The taken-for-granted world: A study of the relationship between A. Schutz and J. Ortega Y gassed

Human Studies 19 (1):43 - 69 (1996)
Abstract This paper is a comparative study of Alfred Schutz and Jose Ortega y Gasset, with special attention to their respective characterization of social reality. For this purpose, the author draws on the explicit references Schutz and Ortega directed towards one another and develops a critical comparison of their theoretical systems. In addition to the reciprocal references which appear in their published works, valuable documentary evidence is provided by Schutz's letters and, first and foremost, by his marginal notes preserved in his own copy of Ortega y Gasset's Man and People. As far as the critical comparison of Schutz's and Ortega's theories is concerned, the weight of the discussion falls on Ortega's Man and People. A careful reading of this essay allows us to successively invoke the key components of Schutz's phenomenological characterization of the structures of the life-world.

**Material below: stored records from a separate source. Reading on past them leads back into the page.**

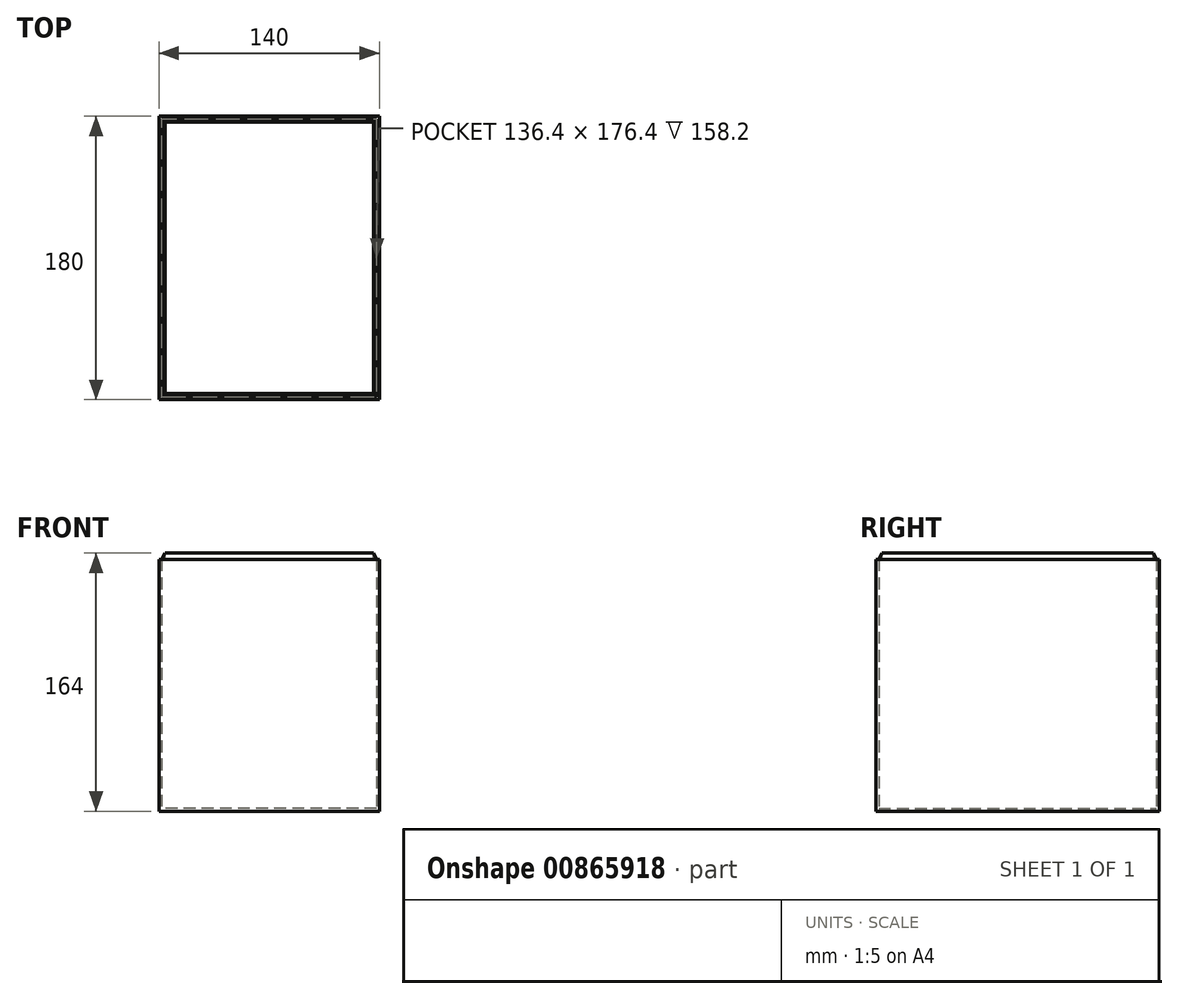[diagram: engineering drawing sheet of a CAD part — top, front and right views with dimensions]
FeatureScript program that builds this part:
annotation { "Feature Type Name" : "Feature", "Feature Type Description" : "" }
export const myFeature = defineFeature(function(context is Context, id is Id, definition is map)
    precondition{}
    {
        {
            var Q0;
            Q0=qCreatedBy(makeId("Top.planeOp"),FACE);
            var sketch = newSketch(context, id + "F0", { "sketchPlane" : qUnion([Q0])});
            skLineSegment(sketch, "E0.bottom", {"start": v(70, -90) * mm, "end": v(-70, -90) * mm});
            skLineSegment(sketch, "E0.top", {"start": v(70, 90) * mm, "end": v(-70, 90) * mm});
            skLineSegment(sketch, "E0.left", {"start": v(70, -90) * mm, "end": v(70, 90) * mm});
            skLineSegment(sketch, "E0.right", {"start": v(-70, -90) * mm, "end": v(-70, 90) * mm});
            skPoint(sketch, "E0.middle", {"position": v(0, 0) * mm});
            skSolve(sketch);
        }
        {
            var Q0;
            Q0=makeQuery(id+"F0.imprint","IMPRINT",FACE,{"disambiguationData":[TD([[makeQuery(id+"F0.imprint","IMPRINT",EDGE,{"derivedFrom":sQuery(id+"F0.wireOp",EDGE,"E0.bottom")}),-1.0]])]});
            extrude(context, id + "F1", {"entities" : qUnion([Q0]), "depth" : 160 * mm, "offsetDistance" : 25 * mm});
        }
        {
            var Q0;
            Q0=makeQuery(id+"F1.opExtrude","CAP_FACE",FACE,{"disambiguationData":[OSD([sQuery(id+"F0.wireOp",EDGE,"E0.bottom"),sQuery(id+"F0.wireOp",EDGE,"E0.top"),sQuery(id+"F0.wireOp",EDGE,"E0.left"),sQuery(id+"F0.wireOp",EDGE,"E0.right")])],"isStart":false});
            shell(context, id + "F2", {"entities" : qUnion([Q0]), "thickness" : 1.8 * mm});
        }
        {
            var Q0;
            Q0=makeQuery(id+"F1.opExtrude","CAP_FACE",FACE,{"disambiguationData":[OSD([sQuery(id+"F0.wireOp",EDGE,"E0.bottom"),sQuery(id+"F0.wireOp",EDGE,"E0.top"),sQuery(id+"F0.wireOp",EDGE,"E0.left"),sQuery(id+"F0.wireOp",EDGE,"E0.right")])],"isStart":false});
            var sketch = newSketch(context, id + "F3", { "sketchPlane" : qUnion([Q0])});
            skLineSegment(sketch, "E1.0", {"start": v(-70, -90) * mm, "end": v(-70, 90) * mm});
            skLineSegment(sketch, "E2.0", {"start": v(-68.2, -88.2) * mm, "end": v(-68.2, 88.2) * mm});
            skLineSegment(sketch, "E3.0", {"start": v(70, -90) * mm, "end": v(-70, -90) * mm});
            skLineSegment(sketch, "E4.0", {"start": v(68.2, -88.2) * mm, "end": v(-68.2, -88.2) * mm});
            skLineSegment(sketch, "E5.0", {"start": v(70, 90) * mm, "end": v(-70, 90) * mm});
            skLineSegment(sketch, "E6.0", {"start": v(68.2, 88.2) * mm, "end": v(-68.2, 88.2) * mm});
            skLineSegment(sketch, "E7.0", {"start": v(70, -90) * mm, "end": v(70, 90) * mm});
            skLineSegment(sketch, "E8.0", {"start": v(68.2, -88.2) * mm, "end": v(68.2, 88.2) * mm});
            skSolve(sketch);
        }
        {
            var Q0;
            Q0=makeQuery(id+"F3.imprint","IMPRINT",FACE,{"disambiguationData":[TD([[makeQuery(id+"F3.imprint","IMPRINT",EDGE,{"derivedFrom":sQuery(id+"F3.wireOp",EDGE,"E1.0")}),-1.0]])]});
            cPlane(context, id + "F4", {"entities" : qUnion([Q0]), "cplaneType" : CPlaneType.OFFSET, "offset" : 4 * mm, "width" : 150 * mm, "height" : 150 * mm});
        }
        {
            var Q0;
            Q0=qCreatedBy(id+"F4.planeOp",FACE);
            var sketch = newSketch(context, id + "F5", { "sketchPlane" : qUnion([Q0])});
            skLineSegment(sketch, "E9.0", {"start": v(70, 90) * mm, "end": v(-70, 90) * mm});
            skLineSegment(sketch, "E10.0", {"start": v(70, -90) * mm, "end": v(70, 90) * mm});
            skLineSegment(sketch, "E11.0", {"start": v(70, -90) * mm, "end": v(-70, -90) * mm});
            skLineSegment(sketch, "E12.0", {"start": v(-70, -90) * mm, "end": v(-70, 90) * mm});
            skLineSegment(sketch, "E13.0", {"start": v(-66.2, -86.2) * mm, "end": v(-66.2, 86.2) * mm});
            skLineSegment(sketch, "E13.1", {"start": v(66.2, -86.2) * mm, "end": v(-66.2, -86.2) * mm});
            skLineSegment(sketch, "E13.2", {"start": v(66.2, -86.2) * mm, "end": v(66.2, 86.2) * mm});
            skLineSegment(sketch, "E13.3", {"start": v(66.2, 86.2) * mm, "end": v(-66.2, 86.2) * mm});
            skSolve(sketch);
        }
        {
            var Q0;
            Q0=sQuery(id+"F3.wireOp",EDGE,"E1.0");
            var Q1;
            Q1=sQuery(id+"F3.wireOp",EDGE,"E3.0");
            var Q2;
            Q2=sQuery(id+"F3.wireOp",EDGE,"E7.0");
            var Q3;
            Q3=sQuery(id+"F3.wireOp",EDGE,"E5.0");
            extrude(context, id + "F6", {"bodyType" : ToolBodyType.SURFACE, "surfaceEntities" : qUnion([Q0, Q1, Q2, Q3]), "depth" : 4 * mm, "offsetDistance" : 25 * mm});
        }
        {
            var Q0;
            Q0=makeQuery(id+"F3.imprint","IMPRINT",FACE,{"disambiguationData":[TD([[makeQuery(id+"F3.imprint","IMPRINT",EDGE,{"derivedFrom":sQuery(id+"F3.wireOp",EDGE,"E2.0")}),-1.0]])]});
            var Q1;
            Q1=makeQuery(id+"F5.imprint","IMPRINT",FACE,{"disambiguationData":[TD([[makeQuery(id+"F5.imprint","IMPRINT",EDGE,{"derivedFrom":sQuery(id+"F5.wireOp",EDGE,"E13.0")}),-1.0]])]});
            loft(context, id + "F7", {"sheetProfilesArray" : [{ "sheetProfileEntities" : qUnion([Q0]) }, { "sheetProfileEntities" : qUnion([Q1]) }]});
        }
        {
            var Q0;
            Q0=makeQuery(id+"F5.imprint","IMPRINT",FACE,{"disambiguationData":[TD([[makeQuery(id+"F5.imprint","IMPRINT",EDGE,{"derivedFrom":sQuery(id+"F5.wireOp",EDGE,"E13.0")}),-1.0]])]});
            extrude(context, id + "F8", {"entities" : qUnion([Q0]), "operationType" : NewBodyOperationType.REMOVE, "oppositeDirection" : true, "depth" : 25 * mm, "offsetDistance" : 25 * mm});
        }
    });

According to this strategy, and after some preliminary sections devoted to contextual, biographical, and sociocultural matters, the following topics are comparatively discussed: (1) the philosophical foundations of sociology, with particular attention to Ortega's doctrine of the Other as potential danger; (2) the taken-for-granted dimensions of the social world; (3) the multiple spheres of reality, and their structuration around the fundamental core of the radical reality of the I (for Ortega) or the paramount reality of everyday life, as the intersubjective world of culture (for Schutz); (4) the influence of pragmatism on their theoretical systems; (5) their strikingly similar characterization of the perspectivist stratification of the social world; (6) the inexhaustible complexity of the problem of intersubjectivity. Obviously, the common influence of Husserl, Weber, Scheler, and Bergson casts light upon the comparative consideration of any of these issues.